# Tilly / allergies



## Jeanie (Jan 23, 2012)

Hi all, 

Well I noticed Tilly was herself this morning. Very tired and down. 
I had to life her out of her bed this morning to go out the back to go to the toilet. (she did walk back in) 😄

When I can home from work I noticed she wouldn't Let me rub her head and I thought there was a but of a smell Off her😁

When I went to look into her ears she kept on pulling away. 

So I rang the vet with a suspected ear infection. 

After going to the vet and investigating future it turns out that this one one of the tell tale signs of developing a allergy. 
When asked a few questions we put it all together. 

1. Tilly hates anyone at her paws, and chews them quite a bit. 
2. Hates me at her ears. (they were all inflamed) 
3. Has been scratching a bit lately 
4. I CHANGED HER FOOD

The vet seems to think its from red meat?? So it's process of elimination, 

I have to give her drops for a week, she's on steroids, she got re flea'd and a injection. I have medicated shampoo (NO PETHEAD)😄
And to bathe her paws in salt water and try them off. 

Has anyone else had this before??? 


Jeanie x


----------



## Ali79 (Mar 30, 2011)

I am sorry to read that Tilly is having problems at the moment. I think Colin who has Betty is a good person to ask as she has suffered with allergies for a while now so he maybe able to give you some good advice. I hope she is feeling better very soon :hug:


----------



## Jeanie (Jan 23, 2012)

Ali79 said:


> I am sorry to read that Tilly is having problems at the moment. I think Colin who has Betty is a good person to ask as she has suffered with allergies for a while now so he maybe able to give you some good advice. I hope she is feeling better very soon :hug:


Thanks a million Ali, 
Hopefully I have caught it in time x 


Jeanie x


----------



## Sezra (May 20, 2011)

Poor Tilly so sorry to hear this. I hope she will be ok.


----------



## flowerchild (Mar 21, 2012)

Bette has allergies, too. She takes children's liquid benadryl every day, and flea treatment every month, year round. She still chews her feet sometimes. Hope you and Tilly find a easy solution!


----------



## emmelg (Mar 4, 2012)

Poor tilly x

It may be as you said the changing of her food

Did the problem start when you put her on the raw diet

You may have to put her back on her kibble for a while ( will eliminate raw as the problem ) 

Just a suggestion...

Hope you find a solution x


----------



## Jeanie (Jan 23, 2012)

Thanks for yer comments.
Ya I think it did start then. 
The vet was saying to only feed her the chicken and fish first.
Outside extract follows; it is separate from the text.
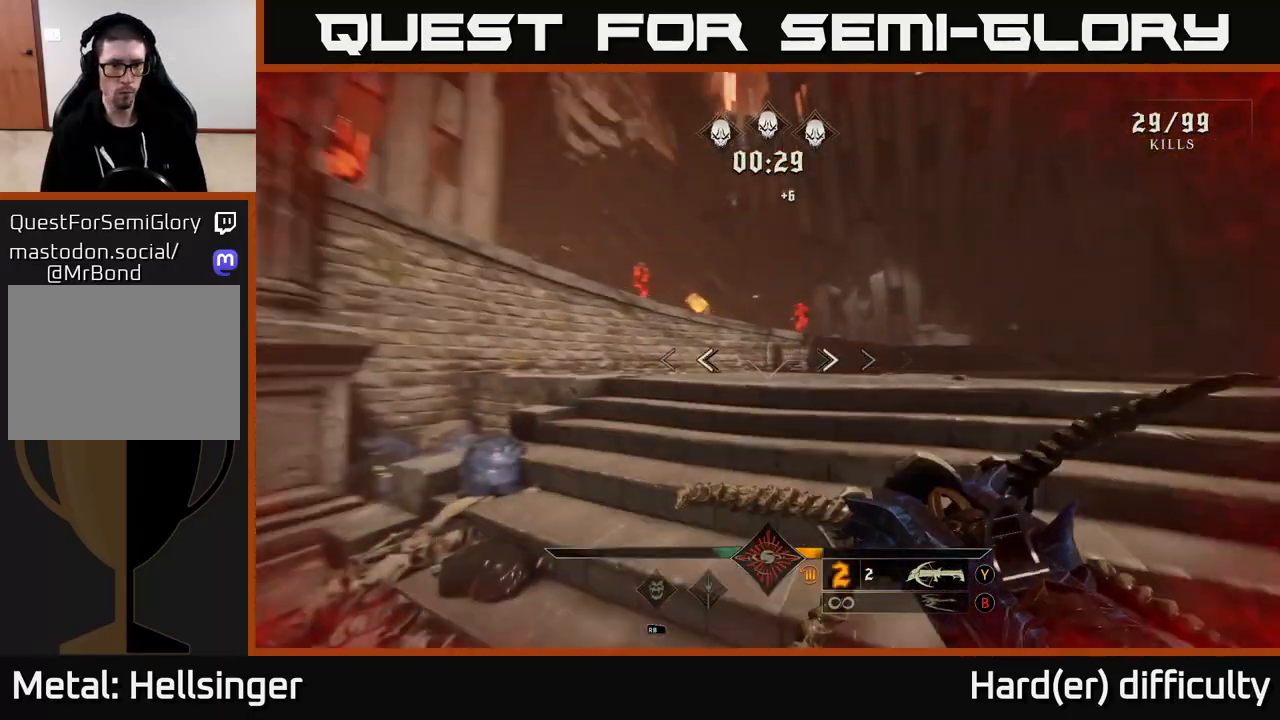
{"buttons": [], "left_stick": "right", "right_stick": "left", "events": []}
Cut out the red meat and see if that works. 
Hopefully this will sort it as I like all the other results from feeding her raw 

X 


Jeanie 😉
http://pdgm.pitapata.com/xfpV.png?Q1pT6eHd


----------



## JoJo (Mar 2, 2011)

Oh Jeanie ... sorry to read this .. 

I know Colin has worried so much about Betty's allergies and itching ... stick with the no red meat and see how Tilly goes ...


----------



## KCsunshine (Apr 16, 2012)

Let us know how she gets on, hope she is feeling better really soon.


----------



## colpa110 (Jul 5, 2011)

I hope Tilly is not starting with allergies...they are a nightmare. Betty has been itchy ever since I got her and a year later I am still no closer to finding out what makes her itch. I had further allergy testing done last week but have to wait another week for the results...hoping these may be a bit more conclusive.
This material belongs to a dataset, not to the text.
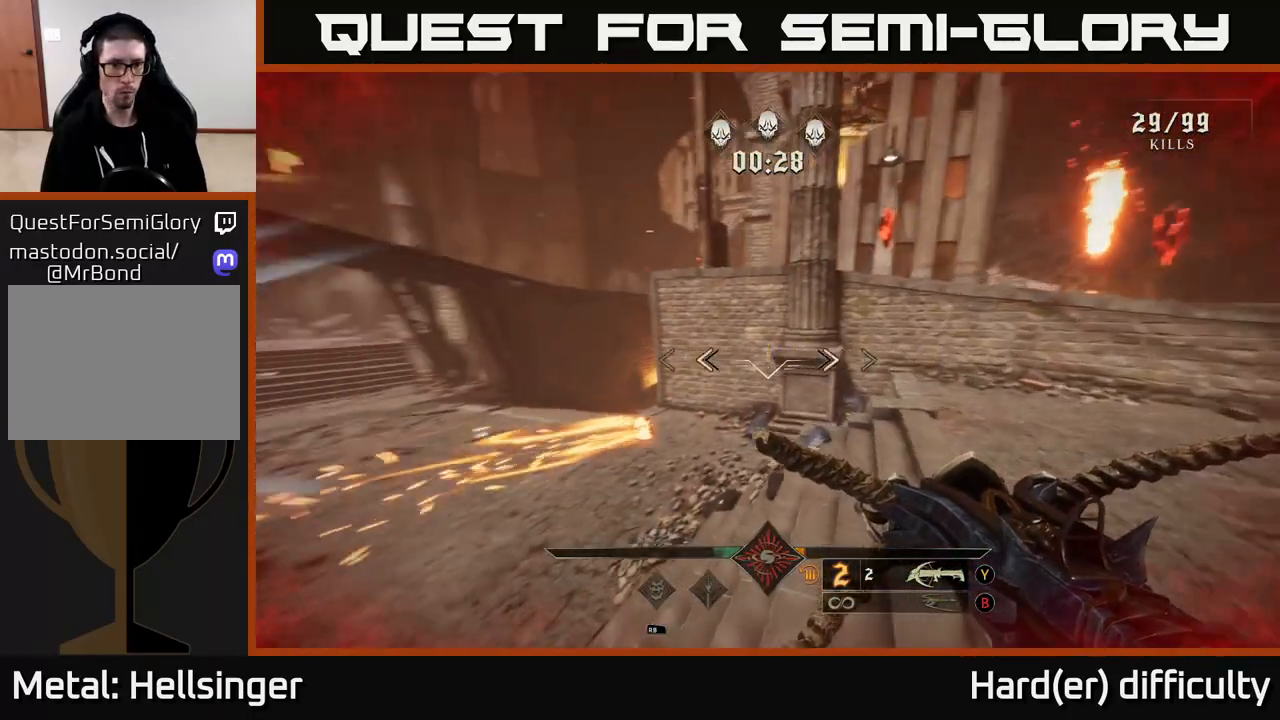
{"buttons": [], "left_stick": "down", "right_stick": "left", "events": [[33, "left_stick", "center"], [217, "left_stick", "right"], [267, "right_stick", "down-left"], [433, "left_stick", "down"], [433, "right_stick", "left"]]}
I am a bit surprised your bet has said stick to chicken ( and fish) as chciken is 
the number one meat dogs are ususally allergic to!!

Good luck in identifying what the problem is and findimg a solution xx


----------



## Jeanie (Jan 23, 2012)

Thanks for all yer comments. 
Colin u must be going off your head putting up with it for a year!! 
I really do hope it is only the red meat that has caused this on Tilly. 
Hope you find a solution soon x 


Will keep ye posted. 


Jeanie x


----------



## Jedicrazy (Apr 26, 2011)

Sorry to read this, hope you can get it treated quickly before it develops.


----------



## jaimebpa1 (Nov 8, 2011)

We think Olive has an allergy or intolerance to chicken. She's always had issues with soft stools and about a month ago she started to bite at her paws and scratch her ears non stop. The vet told us to put her on fish food and her stools are much firmer, no more ear scratching and a lot less paw chewing. I hope you see results quickly too.


----------



## Jeanie (Jan 23, 2012)

God it's really weird to read the posts about chicken as this is what I'm mainly feeding her for the last for days. Fish also. 
Her ears are still all red. ( doesn't like me touching them). Must put in ear drops twice a day which had caused unbelievable matts😡
She is also very tired, I would say even a bit depressed. Very down and out in her self. . (she's on predisione) maybe wrong spelling. 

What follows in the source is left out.